- Directed by: T.Y. Drake
- Written by: T.Y. Drake
- Story by: David Curnick Donald Wilson
- Produced by: Donald Wilson
- Starring: Christopher Lee Tell Schreiber Sally Gray Ross Vezarian Ian Tracey
- Cinematography: Doug McKay
- Edited by: Sally Paterson George Johnson
- Music by: Erich Hoyt
- Production companies: Lionsgate Productions Ltd. Canadian Film Development Corporation
- Distributed by: CBS (TV) InterGlobal Home Video (VHS)
- Release dates: April 1976 (premiere); December 19, 1985 (CBS);
- Running time: 88 minutes
- Country: Canada
- Language: English
- Budget: $135,000 CAD$

= The Keeper (1976 film) =

The Keeper is a 1976 Canadian comedy-thriller film written and directed by T.Y. Drake and starring Christopher Lee in the title role. The film was never released theatrically and went straight to television.

==Synopsis==
Christopher Lee is The Keeper, the sinister and crippled administrator of the secluded and exclusive Underwood Asylum in 1947 British Columbia where the community's wealthiest families have entrusted their mentally-disturbed relatives to his unique care. However, these families soon begin to die under grisly and unusual circumstances, leaving large inheritances to The Keeper's deranged patients.

Dick Driver (Tell Schreiber) is a private investigator hired by a mysterious client to investigate Underwood Asylum and he soon discovers the connection between The Keeper's therapy and the millionaires' deaths.

==Cast==
- Christopher Lee as The Keeper
- Tell Schreiber as Dick Driver
- Sally Gray as Mae B. Jones
- Ross Vezarian as Inspector Clarke
- Ian Tracey as The Kid
- Bing Jensen as Danny
- Jack and Leo Leavy as The Biggs Twins

==Production and release==
The Keeper was filmed on a budget of $135,000 in Vancouver, British Columbia from October 1 to 24, 1975.

T.Y. Drake first became involved in the production as a writer, called in for a rewrite after the original proposal had been made to the Canadian Film Development Corporation (CFDC) by producer Donald Wilson.

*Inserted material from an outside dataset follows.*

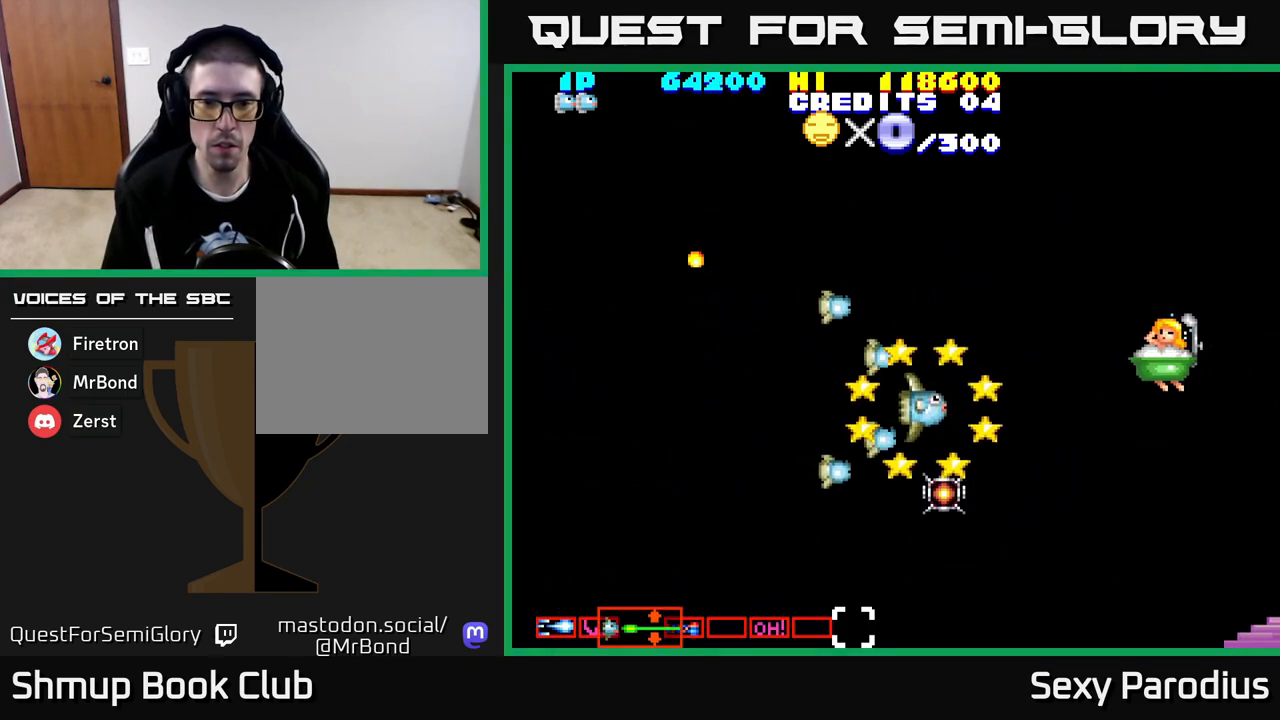
{"buttons": ["R2", "DPAD_UP", "DPAD_LEFT"], "left_stick": "center", "events": [[267, "DPAD_LEFT", "down"], [300, "DPAD_DOWN", "up"], [317, "R2", "down"], [333, "DPAD_UP", "down"]]}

When the original director left the production, the project was later resubmitted with Drake as director, and accepted.

Although never released theatrically and shelved for nearly a decade, The Keeper went straight to television and finally premiered on December 19, 1985 as part of The CBS Late Movie. In 1987, the film was released on VHS by InterGlobal Home Video (Canada) and has long been out of print.